Koşaner, kendisinden önceki Genelkurmay Başkanları’nın da yaptığı gibi Türkiye Cumhuriyeti’nin “üniter devlet, ulus devlet ve laik devlet temellerine oturan Atatürk milliyetçiliğine bağlı laik, demokratik, sosyal bir hukuk devleti” olduğunu hatırlatıyor ve “Türk milletinin bağrından çıkan, Türk vatanseverliğinin çelikleşmiş ifadesi olan Silahlı Kuvvetlerimiz, bugüne kadar olduğu gibi bundan sonra da Cumhuriyetimizin temel değerlerinin, ulusal birliğimizin ve bölünmez bütünlüğümüzün güvencesi olmaya devam edecektir” diyor.
Koşaner, “Türk Silahlı Kuvvetlerimiz birlik ve bütünlüğümüze kastedecek her türlü tehdit karşısında daima göreve hazırdır ve milletinin emrindedir” diyor.

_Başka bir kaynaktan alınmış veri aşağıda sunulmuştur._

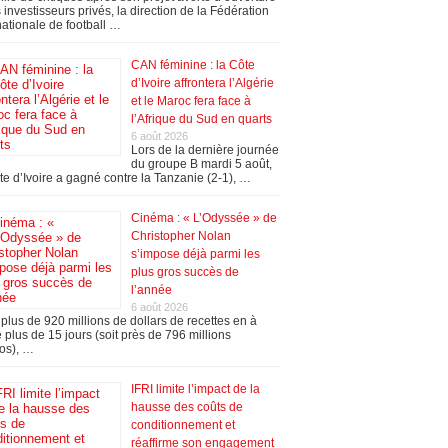
 investisseurs privés, la direction de la Fédération
nationale de football …
CAN féminine : la Côte
d’Ivoire affrontera l’Algérie
et le Maroc fera face à
l’Afrique du Sud en quarts
6 août 2026
Lors de la dernière journée
du groupe B mardi 5 août,
te d’Ivoire a gagné contre la Tanzanie (2-1), …
Cinéma : « L’Odyssée » de
Christopher Nolan
s’impose déjà parmi les
plus gros succès de
l’année
6 août 2026
plus de 920 millions de dollars de recettes en à
 plus de 15 jours (soit près de 796 millions
os), …
IFRI limite l’impact de la
hausse des coûts de
conditionnement et
réaffirme son engagement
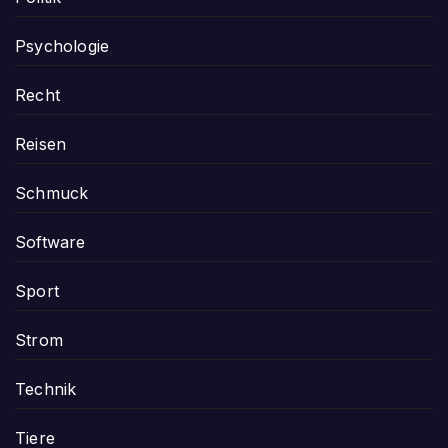
Psychologie
Recht
Reisen
Schmuck
Software
Sport
Strom
Technik
Tiere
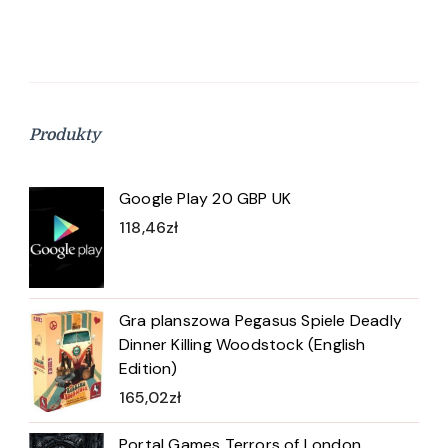
Produkty
Google Play 20 GBP UK
118,46
zł
Gra planszowa Pegasus Spiele Deadly
Dinner Killing Woodstock (English
Edition)
165,02
zł
Portal Games Terrors of London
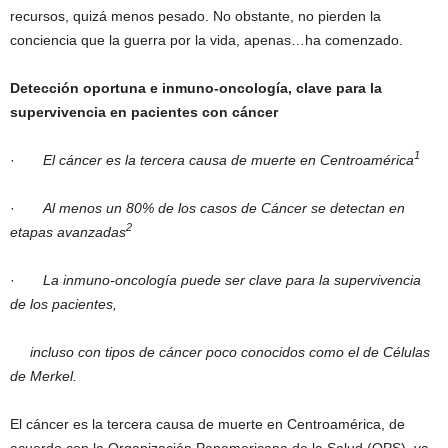
recursos, quizá menos pesado. No obstante, no pierden la
conciencia que la guerra por la vida, apenas…ha comenzado.
Detección oportuna e inmuno-oncología, clave para la
supervivencia en pacientes con cáncer
1
·
El cáncer es la tercera causa de muerte en Centroamérica
·
Al menos un 80% de los casos de Cáncer se detectan en
2
etapas avanzadas
·
La inmuno-oncología puede ser clave para la supervivencia
de los pacientes,
incluso con tipos de cáncer poco conocidos como el de Células
de Merkel.
El cáncer es la tercera causa de muerte en Centroamérica, de
acuerdo con la Organización Panamericana de la Salud (OPS), ya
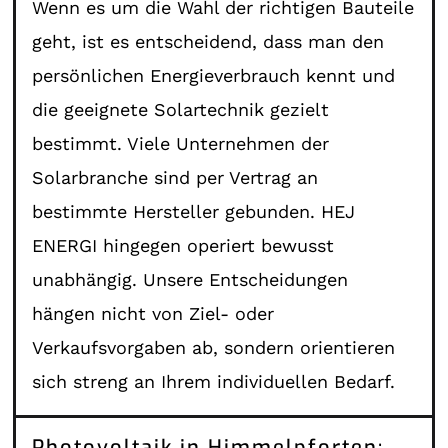
Wenn es um die Wahl der richtigen Bauteile
geht, ist es entscheidend, dass man den
persönlichen Energieverbrauch kennt und
die geeignete Solartechnik gezielt
bestimmt. Viele Unternehmen der
Solarbranche sind per Vertrag an
bestimmte Hersteller gebunden. HEJ
ENERGI hingegen operiert bewusst
unabhängig. Unsere Entscheidungen
hängen nicht von Ziel- oder
Verkaufsvorgaben ab, sondern orientieren
sich streng an Ihrem individuellen Bedarf.
Photovoltaik in Himmelpforten:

İyi ama, birlik ve bütünlüğe kastedenler, Türkiye’yi özerk cumhuriyetlerden oluşan bir federasyona doğru götürürken, TSK’yı temsil edenler, bu tehdit karşısında ne yapacaktır?
“Milletin emrinde” olmak güzel de Anayasa’ya göre TSK, hükümetin emrindedir! Gerçi hükümetin de millet iradesi sonucu oluştuğu varsayılırsa, dolaylı olarak yine milletin emrinde olunuyor ama, Cumhuriyetin temel değerlerini hükümet yıpratıyorsa bu durumda hukuka aykırı bu eylemlere boyun mu eğilecek?
İşte MHP Genel Başkanı Devlet Bahçeli, “Türkiye Cumhuriyeti’nin milli devlet niteliğinin ve üniter yapısının tartışmaya açılarak, dağılmış ve parçalanmış bir biçimde yeniden tanzim ve teşkil edilmek istendiği anlaşılmaktadır” diyor.
Koşaner, “Güçlü bir silahlı kuvvetlere sahip olmak, varlığımızın, bekâmızın ve esenliğimizin yegâne teminatıdır” diyor ama, asıl teminat milletin kendisidir. TSK’yı milletin sırtında bir yük gibi gösterenler, halkın çoğunluğunu TSK aleyhine çevirmişlerse ne olacak?

* * *


Biliyorum, operasyonu sürdürenlerin uzantıları, hemen “Arslan Bulut, TSK’yı kışkırtıyor” diye bu yazıyı yorumlayabilir.
Ben TSK’yı kışkırtmıyorum. Darbeci de değilim. Sadece lafla bu geminin yürümeyeceğini, psikolojik operasyona aynı yöntemlerle karşı konulması gerektiğini hatırlatıyorum!